As we age, our ability to learn and remember changes. Due, for example, to ‘infantile amnesia’, most of us can’t remember anything about being a toddler. We don’t know why. The memories might still be there but not easily accessible. Or it could be that the circuits holding those earliest memories are overwritten when new brain cells are produced and integrated.
Around adolescence, our prefrontal cortex – which controls planning, decision-making and working memory – develops significantly. Our ability to plan for the future improves and we can process more information when deciding between different options.
Our ability to remember new information peaks in our 20s, and then starts to decline noticeably from our 50s or 60s. Because the hippocampus is one brain region that continues producing new neurons into adulthood, it plays an important role in memory and learning. The section called the dentate gyrus is where the new neurons are created. Many are produced during childhood, but activity in the dentate gyrus slows down as we age. The reason for memory decline isn’t known but may involve this decreased rate of neurogenesis.

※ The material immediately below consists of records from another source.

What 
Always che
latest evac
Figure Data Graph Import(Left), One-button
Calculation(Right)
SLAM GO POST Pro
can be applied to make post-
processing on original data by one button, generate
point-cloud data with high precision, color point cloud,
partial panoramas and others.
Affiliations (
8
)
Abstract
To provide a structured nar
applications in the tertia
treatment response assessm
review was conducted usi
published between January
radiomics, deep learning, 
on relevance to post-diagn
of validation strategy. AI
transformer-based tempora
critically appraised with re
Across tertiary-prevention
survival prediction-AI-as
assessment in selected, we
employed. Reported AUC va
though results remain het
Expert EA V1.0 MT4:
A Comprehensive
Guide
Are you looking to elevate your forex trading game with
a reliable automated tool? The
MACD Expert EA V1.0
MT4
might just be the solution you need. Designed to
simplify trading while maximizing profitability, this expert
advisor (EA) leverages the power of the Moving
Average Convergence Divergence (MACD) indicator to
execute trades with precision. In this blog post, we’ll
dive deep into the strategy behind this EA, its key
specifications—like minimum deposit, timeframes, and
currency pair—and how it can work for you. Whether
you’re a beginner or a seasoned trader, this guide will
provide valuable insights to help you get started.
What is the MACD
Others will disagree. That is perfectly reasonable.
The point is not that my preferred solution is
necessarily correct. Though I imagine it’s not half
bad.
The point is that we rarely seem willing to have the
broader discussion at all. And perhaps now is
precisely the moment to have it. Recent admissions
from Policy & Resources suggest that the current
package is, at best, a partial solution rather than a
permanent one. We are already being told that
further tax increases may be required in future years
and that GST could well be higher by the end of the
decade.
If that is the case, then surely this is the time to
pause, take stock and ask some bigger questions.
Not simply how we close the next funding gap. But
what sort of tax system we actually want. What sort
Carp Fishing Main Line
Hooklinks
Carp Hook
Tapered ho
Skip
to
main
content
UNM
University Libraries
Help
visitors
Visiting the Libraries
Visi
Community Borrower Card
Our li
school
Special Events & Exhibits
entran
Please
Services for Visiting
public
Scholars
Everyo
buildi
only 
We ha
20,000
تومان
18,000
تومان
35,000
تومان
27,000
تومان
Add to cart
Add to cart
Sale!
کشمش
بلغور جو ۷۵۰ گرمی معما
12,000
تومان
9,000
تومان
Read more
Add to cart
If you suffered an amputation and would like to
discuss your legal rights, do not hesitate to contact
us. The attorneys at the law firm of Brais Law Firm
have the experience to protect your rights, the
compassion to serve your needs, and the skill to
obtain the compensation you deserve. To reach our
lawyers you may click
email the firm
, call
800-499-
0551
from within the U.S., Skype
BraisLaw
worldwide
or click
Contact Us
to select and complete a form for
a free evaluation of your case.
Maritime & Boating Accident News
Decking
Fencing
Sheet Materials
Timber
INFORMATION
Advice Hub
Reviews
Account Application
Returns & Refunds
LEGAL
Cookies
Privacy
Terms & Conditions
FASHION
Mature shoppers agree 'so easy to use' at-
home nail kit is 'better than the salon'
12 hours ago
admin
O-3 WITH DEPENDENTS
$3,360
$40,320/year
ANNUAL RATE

Dementia, which is experienced by 10 per cent of people older than 65, occurs when abnormal proteins accumulate inside and around neurons. These proteins are thought to affect our memories by killing the synapses and ultimately the neurons that hold memories together.
A key to slowing decline may lie in exercising not only the brain, but also the body.
Exercise, ageing and cognitive decline
There’s no escaping it: cognitive function declines with age. But it’s not all bad news. An important key to slowing decline may lie in exercising not only the brain, but also the body.
QBI’s Professor Perry Bartlett was one of the first people to discover that the adult brain contains stem cells capable of making new neurons, a process called neurogenesis. As the brain ages, these stem cells lose their ability to produce new neurons, causing cognitive function to decline.
Ground-breaking research by Prof Bartlett and Dr Daniel Blackmore recently identified that exercise is able to increase production of new brain cells and improve learning and memory. They are now heading up a clinical trial monitoring 300 people aged 65 and older to identify the right amount, intensity and type of exercise that leads to cognitive improvement in the ageing brain. “This will be the most comprehensive analysis yet of why exercise is beneficial,” Prof Bartlett explains. “Ultimately, we would hope to have clear public health guidelines as to how exercise can both prevent and reverse dementia.”